ESL learners are not only trying to acquire a new language and a new culture; they also are working, managing their households, and raising their children. These challenges often present significant obstacles to learning. The National Center for Education Statistics (1995) listed the following barriers to program participation: limited time, money, child care, and transportation, and lack of knowledge about appropriate programs in the local area. The National Center for Family Literacy (NCFL, 2004) surveyed community leaders and educators in communities with recent rapid growth in numbers of immigrant families, and respondents identified similar challenges.

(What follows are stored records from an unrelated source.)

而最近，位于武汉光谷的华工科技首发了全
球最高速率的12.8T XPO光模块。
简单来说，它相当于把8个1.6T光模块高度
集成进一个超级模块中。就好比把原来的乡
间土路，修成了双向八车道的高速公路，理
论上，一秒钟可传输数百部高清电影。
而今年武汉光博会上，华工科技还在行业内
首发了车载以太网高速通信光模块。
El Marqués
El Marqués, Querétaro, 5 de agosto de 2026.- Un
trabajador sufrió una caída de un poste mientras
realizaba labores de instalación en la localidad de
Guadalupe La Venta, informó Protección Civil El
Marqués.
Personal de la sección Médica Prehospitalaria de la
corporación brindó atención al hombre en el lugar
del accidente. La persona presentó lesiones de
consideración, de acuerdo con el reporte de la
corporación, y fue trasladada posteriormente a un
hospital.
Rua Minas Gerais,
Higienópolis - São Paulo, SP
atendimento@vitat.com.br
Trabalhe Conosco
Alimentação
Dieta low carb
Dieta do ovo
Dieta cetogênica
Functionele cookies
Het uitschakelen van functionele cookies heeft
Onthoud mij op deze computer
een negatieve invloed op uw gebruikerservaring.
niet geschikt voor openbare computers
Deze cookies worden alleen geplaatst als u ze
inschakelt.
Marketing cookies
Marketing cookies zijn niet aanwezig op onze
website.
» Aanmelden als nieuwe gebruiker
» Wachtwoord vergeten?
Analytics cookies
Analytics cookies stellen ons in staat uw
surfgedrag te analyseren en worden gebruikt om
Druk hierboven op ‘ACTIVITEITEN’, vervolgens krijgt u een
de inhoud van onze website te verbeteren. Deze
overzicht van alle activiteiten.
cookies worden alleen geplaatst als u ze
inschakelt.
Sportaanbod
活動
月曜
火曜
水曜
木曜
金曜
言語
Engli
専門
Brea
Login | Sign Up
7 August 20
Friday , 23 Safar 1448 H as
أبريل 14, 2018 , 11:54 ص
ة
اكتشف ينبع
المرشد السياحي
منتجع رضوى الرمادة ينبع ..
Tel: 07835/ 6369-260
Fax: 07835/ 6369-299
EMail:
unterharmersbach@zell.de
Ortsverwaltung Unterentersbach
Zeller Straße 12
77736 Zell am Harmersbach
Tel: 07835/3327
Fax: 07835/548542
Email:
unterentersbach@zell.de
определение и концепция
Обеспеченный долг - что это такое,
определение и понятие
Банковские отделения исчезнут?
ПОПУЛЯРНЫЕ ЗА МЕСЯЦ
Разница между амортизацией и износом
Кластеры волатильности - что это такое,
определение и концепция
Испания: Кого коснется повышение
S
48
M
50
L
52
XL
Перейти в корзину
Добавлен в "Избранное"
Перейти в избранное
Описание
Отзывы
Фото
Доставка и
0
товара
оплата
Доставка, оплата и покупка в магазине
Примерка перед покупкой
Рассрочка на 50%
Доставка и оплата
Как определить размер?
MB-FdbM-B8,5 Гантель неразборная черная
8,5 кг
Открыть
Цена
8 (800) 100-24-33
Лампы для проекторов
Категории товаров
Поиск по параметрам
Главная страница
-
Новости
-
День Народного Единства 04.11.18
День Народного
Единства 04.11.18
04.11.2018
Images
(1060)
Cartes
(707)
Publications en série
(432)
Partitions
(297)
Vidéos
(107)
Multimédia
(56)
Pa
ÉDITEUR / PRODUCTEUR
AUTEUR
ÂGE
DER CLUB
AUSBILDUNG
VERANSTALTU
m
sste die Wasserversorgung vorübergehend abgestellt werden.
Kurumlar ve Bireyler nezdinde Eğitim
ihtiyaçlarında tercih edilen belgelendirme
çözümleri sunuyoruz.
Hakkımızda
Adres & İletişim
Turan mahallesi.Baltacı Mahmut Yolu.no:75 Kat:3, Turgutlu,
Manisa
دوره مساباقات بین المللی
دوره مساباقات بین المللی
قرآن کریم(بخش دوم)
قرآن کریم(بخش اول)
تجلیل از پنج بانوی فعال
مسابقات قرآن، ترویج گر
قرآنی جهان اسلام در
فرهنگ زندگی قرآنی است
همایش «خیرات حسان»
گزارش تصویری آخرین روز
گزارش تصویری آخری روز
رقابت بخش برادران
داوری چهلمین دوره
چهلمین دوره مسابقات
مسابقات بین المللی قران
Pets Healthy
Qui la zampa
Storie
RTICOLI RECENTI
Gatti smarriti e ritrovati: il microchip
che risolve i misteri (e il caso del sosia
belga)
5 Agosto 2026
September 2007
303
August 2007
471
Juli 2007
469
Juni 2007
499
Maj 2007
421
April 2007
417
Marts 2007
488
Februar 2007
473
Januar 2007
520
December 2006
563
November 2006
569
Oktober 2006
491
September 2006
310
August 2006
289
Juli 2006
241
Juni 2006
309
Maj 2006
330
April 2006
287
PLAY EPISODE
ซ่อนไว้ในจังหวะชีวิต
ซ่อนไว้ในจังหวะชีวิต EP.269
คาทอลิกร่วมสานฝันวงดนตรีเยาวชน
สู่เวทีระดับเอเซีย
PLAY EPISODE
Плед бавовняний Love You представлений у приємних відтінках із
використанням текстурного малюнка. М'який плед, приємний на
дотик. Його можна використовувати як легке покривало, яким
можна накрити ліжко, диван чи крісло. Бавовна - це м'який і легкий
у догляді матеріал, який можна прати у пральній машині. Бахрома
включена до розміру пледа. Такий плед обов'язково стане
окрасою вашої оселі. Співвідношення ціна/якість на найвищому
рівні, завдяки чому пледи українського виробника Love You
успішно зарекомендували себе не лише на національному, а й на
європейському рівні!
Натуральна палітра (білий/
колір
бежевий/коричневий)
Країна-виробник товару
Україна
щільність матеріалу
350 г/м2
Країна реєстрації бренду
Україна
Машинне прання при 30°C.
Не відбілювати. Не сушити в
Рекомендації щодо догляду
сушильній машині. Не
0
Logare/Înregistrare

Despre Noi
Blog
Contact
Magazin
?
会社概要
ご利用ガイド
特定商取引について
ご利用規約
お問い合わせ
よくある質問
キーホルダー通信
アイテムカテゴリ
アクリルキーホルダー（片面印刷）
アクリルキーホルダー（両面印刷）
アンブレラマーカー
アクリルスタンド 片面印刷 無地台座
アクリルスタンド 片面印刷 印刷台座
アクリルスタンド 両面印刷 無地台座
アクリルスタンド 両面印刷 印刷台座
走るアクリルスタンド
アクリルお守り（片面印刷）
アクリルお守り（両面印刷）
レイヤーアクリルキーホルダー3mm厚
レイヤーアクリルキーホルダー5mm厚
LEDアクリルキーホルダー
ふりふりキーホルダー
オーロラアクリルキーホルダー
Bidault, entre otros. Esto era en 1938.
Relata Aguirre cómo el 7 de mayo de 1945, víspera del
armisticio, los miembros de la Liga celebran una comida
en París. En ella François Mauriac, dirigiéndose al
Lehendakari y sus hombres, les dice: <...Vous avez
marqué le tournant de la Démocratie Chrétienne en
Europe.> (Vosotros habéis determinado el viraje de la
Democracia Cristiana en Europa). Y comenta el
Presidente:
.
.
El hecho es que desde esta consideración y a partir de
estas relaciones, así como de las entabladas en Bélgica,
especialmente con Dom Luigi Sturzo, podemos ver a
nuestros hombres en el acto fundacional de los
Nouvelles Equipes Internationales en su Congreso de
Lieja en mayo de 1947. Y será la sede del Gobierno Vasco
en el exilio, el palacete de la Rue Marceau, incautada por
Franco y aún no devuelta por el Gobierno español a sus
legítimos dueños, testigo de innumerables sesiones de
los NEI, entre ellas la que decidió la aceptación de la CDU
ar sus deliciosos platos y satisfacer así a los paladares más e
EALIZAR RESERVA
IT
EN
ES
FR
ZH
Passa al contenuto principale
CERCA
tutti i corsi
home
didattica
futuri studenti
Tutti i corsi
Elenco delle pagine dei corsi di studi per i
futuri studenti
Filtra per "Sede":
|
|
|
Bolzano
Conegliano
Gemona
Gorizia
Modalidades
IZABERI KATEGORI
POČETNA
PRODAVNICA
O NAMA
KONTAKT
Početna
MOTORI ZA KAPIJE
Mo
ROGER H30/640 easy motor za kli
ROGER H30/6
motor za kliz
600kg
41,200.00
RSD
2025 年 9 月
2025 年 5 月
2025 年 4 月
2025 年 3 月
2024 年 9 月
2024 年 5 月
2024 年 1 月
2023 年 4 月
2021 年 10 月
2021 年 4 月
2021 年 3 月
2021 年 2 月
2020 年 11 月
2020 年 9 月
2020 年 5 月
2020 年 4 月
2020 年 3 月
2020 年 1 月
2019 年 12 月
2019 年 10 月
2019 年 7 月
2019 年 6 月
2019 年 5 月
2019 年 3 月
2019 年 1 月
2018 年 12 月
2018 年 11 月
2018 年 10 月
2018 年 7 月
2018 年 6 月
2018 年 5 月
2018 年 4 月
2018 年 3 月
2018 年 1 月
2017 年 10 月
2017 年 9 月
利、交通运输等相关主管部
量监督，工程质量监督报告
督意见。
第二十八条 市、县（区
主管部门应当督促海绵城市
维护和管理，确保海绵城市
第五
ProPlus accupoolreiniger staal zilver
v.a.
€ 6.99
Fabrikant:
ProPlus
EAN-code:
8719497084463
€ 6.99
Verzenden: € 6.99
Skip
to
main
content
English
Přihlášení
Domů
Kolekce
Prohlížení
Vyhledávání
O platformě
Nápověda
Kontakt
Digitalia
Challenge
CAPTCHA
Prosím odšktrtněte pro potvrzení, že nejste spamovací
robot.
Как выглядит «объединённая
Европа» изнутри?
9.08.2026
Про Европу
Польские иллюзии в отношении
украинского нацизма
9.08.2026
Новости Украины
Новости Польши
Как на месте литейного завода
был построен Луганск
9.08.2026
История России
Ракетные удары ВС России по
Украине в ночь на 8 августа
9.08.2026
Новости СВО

Logistical challenges. By far the most frequently mentioned challenges in the NCFL survey were lack of transportation and child care, which seem to be problems in both rural and urban areas. Demanding work schedules also may make class attendance difficult. Program availability challenges. Even when programs are accessible, potential ESL learners may have difficulty finding a program and class that meets their needs and goals, offers the right instructional intensity level, and allows them to make the transition to other levels of education.
Employment. Unemployment is a common problem, but even adults who are employed may have low-paying jobs or seasonal agricultural work that requires frequent moves. Many adults work at multiple jobs and accept irregular work shifts to earn the money they need to support their families.
Housing, language, and medical issues. The lack of adequate and affordable housing is a common challenge for immigrants to the United States. The language barrier in finding housing is another: Adults seeking assistance often find the service system complicated, confusing, and unresponsive and have difficulty communicating with service agency personnel. A third challenge is health care. Like others living in poverty, immigrant families may have physical and mental health issues that need to be addressed, and limited access to treatment and preventive care can result in even more illness. Lack of medical insurance, lack of transportation, and communication problems with medical personnel all make it difficult for families to get the care they need.
Psychological and social issues. The demands of juggling several jobs, family responsibilities, and education make daily life management extremely difficult. Added to this general stress are other emotional issues. Many immigrant adults feel embarrassed about their limited education. Some are living in fear about their legal status in this country. Even with supportive families and neighbors, on the job they may feel isolated and alone. Parents may be worried about their children's safety in this country and their success in school.
As described above, almost half of the adult education students served in federally funded programs are English language learners. Population trends and projections for the next 10 years indicate that the number of adult English language learners in the United States will continue to grow. Educators need to have information about these learners so they can serve them effectively.